Obituary of Patrick Francis Brannan, Weatherford, Texas.

The life of Rev. Father Patrick Francis Brannan, who was laid to rest at Weatherford, Tex., on February 1, 1916, was an interesting and unusual one. As a citizen soldier, lawyer, public official, and missionary priest his experiences were many and varied.

Patrick Brannan was norn November 30, 1848, at Columbus, Ga. He was a mere lad when the war broke out; but, imbued with love for the Southland, he went into service as a drummer biy at the age of fourteen, serving with the 15th Alabama, Company K. During a part of his service Colonel Oats (later Governor of Alabama) was in command of his regiment, and he took a great interest in young Brannan because of his enthusiasm and diminutive size.

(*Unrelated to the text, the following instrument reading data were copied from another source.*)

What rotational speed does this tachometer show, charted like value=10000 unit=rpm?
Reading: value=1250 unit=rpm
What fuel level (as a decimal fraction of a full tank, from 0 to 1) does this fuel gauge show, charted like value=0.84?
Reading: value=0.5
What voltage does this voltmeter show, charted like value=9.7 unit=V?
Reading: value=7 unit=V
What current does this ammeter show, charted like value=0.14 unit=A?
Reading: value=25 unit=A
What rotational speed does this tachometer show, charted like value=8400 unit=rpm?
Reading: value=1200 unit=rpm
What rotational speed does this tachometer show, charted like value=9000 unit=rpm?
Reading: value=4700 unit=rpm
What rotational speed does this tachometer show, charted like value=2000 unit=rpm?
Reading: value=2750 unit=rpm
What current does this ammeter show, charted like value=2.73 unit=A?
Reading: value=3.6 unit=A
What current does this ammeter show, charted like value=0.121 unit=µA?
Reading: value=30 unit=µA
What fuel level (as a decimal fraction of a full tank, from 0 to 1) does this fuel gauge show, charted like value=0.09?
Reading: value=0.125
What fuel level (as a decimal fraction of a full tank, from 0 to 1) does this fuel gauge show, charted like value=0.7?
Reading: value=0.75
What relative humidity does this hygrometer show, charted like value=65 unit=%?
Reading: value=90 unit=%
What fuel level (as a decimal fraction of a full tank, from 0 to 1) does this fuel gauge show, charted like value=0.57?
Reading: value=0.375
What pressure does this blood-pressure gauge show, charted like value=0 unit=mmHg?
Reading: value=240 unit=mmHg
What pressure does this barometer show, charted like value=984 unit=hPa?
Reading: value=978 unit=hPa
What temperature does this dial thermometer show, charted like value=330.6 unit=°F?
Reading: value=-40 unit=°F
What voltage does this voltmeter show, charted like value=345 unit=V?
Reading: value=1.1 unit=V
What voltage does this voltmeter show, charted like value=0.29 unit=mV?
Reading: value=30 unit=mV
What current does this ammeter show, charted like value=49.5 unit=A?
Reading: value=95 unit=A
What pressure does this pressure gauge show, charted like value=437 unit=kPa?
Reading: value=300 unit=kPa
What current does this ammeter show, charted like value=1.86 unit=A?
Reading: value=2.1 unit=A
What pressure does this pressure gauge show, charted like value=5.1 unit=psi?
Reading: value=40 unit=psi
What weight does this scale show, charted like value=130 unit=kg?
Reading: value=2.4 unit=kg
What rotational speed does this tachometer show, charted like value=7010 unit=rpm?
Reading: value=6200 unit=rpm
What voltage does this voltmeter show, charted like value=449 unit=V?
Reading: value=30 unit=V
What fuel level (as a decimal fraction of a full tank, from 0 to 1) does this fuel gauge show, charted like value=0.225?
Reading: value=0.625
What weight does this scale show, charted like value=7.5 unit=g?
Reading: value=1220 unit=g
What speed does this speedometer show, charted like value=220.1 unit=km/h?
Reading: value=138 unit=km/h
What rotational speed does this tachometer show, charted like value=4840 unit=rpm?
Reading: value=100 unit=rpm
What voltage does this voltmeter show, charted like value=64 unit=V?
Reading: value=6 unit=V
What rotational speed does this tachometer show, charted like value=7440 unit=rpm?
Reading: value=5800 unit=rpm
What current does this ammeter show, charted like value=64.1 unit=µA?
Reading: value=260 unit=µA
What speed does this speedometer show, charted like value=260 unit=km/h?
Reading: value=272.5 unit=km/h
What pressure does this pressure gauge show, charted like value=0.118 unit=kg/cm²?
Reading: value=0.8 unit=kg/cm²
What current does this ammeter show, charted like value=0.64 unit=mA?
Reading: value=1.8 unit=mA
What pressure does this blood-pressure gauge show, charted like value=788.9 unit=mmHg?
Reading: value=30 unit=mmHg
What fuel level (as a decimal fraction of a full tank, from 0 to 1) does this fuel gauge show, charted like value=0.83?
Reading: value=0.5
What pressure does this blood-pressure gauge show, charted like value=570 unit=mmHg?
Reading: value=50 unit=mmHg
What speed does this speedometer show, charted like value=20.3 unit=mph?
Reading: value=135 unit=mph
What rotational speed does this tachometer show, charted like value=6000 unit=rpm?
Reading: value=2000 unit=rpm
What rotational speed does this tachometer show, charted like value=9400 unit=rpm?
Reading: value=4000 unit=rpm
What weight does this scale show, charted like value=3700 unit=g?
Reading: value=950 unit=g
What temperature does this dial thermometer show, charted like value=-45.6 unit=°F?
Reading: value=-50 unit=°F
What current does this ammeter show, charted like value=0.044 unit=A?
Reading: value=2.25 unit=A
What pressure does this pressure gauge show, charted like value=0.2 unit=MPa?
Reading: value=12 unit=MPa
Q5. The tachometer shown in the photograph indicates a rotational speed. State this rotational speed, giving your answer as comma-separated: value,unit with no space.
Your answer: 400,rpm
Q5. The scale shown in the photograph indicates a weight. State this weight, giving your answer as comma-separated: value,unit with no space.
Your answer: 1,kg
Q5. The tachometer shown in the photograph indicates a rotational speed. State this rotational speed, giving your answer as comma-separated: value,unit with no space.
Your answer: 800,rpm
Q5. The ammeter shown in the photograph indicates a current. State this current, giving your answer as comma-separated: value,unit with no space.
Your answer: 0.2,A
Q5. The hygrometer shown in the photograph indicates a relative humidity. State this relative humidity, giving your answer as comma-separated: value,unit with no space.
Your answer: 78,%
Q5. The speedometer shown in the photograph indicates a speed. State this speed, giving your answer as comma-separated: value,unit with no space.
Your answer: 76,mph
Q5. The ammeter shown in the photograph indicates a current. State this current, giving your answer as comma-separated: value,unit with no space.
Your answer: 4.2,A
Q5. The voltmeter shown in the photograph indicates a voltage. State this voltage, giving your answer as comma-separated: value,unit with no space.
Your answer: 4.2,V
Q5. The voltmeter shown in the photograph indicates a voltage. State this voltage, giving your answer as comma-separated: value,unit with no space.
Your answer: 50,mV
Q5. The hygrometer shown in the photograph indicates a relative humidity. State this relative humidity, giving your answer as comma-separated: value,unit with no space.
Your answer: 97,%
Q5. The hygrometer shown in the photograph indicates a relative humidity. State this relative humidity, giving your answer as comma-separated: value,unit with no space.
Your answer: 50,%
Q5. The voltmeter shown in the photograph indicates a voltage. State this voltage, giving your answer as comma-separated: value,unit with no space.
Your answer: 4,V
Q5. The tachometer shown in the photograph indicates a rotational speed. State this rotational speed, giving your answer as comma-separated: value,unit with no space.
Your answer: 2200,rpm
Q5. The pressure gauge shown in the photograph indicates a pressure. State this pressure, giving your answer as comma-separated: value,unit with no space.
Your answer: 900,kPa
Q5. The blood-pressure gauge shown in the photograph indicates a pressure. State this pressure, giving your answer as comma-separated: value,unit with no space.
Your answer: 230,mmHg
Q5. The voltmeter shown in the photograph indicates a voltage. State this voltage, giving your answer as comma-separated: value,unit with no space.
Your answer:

The colonel reprimanded the impulsive drummer boy several times for getting into the firing line, but he would get back into the thick of the fray at every opportunity. He often alluded to the tender solicitude of his colonel during the boyish patriotic outbreaks. They were always warm friends.

When the war was over, Patrick Brannan took up the study of law at Louisville, Ky., was admitted to the bar, and began his practice in that city. Removing to Texas, he settled at Weatherford and practiced his profession there. During the trial of a case in Cleburne he met Miss Mary Powers, to whom he was married. A son and a daughter were born to them and survive him.

He became a great friend and protege of Governor Lanham and was a frequent and welcome visitor at the Lanham households in Weatherford, in Washington, and in Austin. In 1882 he became mayor of Weatherford, being the first Democrat to hold the office, and he filled it efficiently. In the very zenith of his career as a lawyer his wife died, and he determined to devote his life to the Church. Entering the Catholic seminary in Baltimore, he completed an eight-year course in three years, and after his ordination he began his service as a missionary priest, which he continued until his death, his missions extending over the United States.